[What you are asked to do] From first line to last, the records below are to be duplicated exactly.

(Dataset entries)
****************************************

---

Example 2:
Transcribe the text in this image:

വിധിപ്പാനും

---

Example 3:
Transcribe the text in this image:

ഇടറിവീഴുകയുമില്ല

****************************************

[Answer to this problem]
---

Example 2:
Transcribe the text in this image:

വിധിപ്പാനും

---

Example 3:
Transcribe the text in this image:

ഇടറിവീഴുകയുമില്ല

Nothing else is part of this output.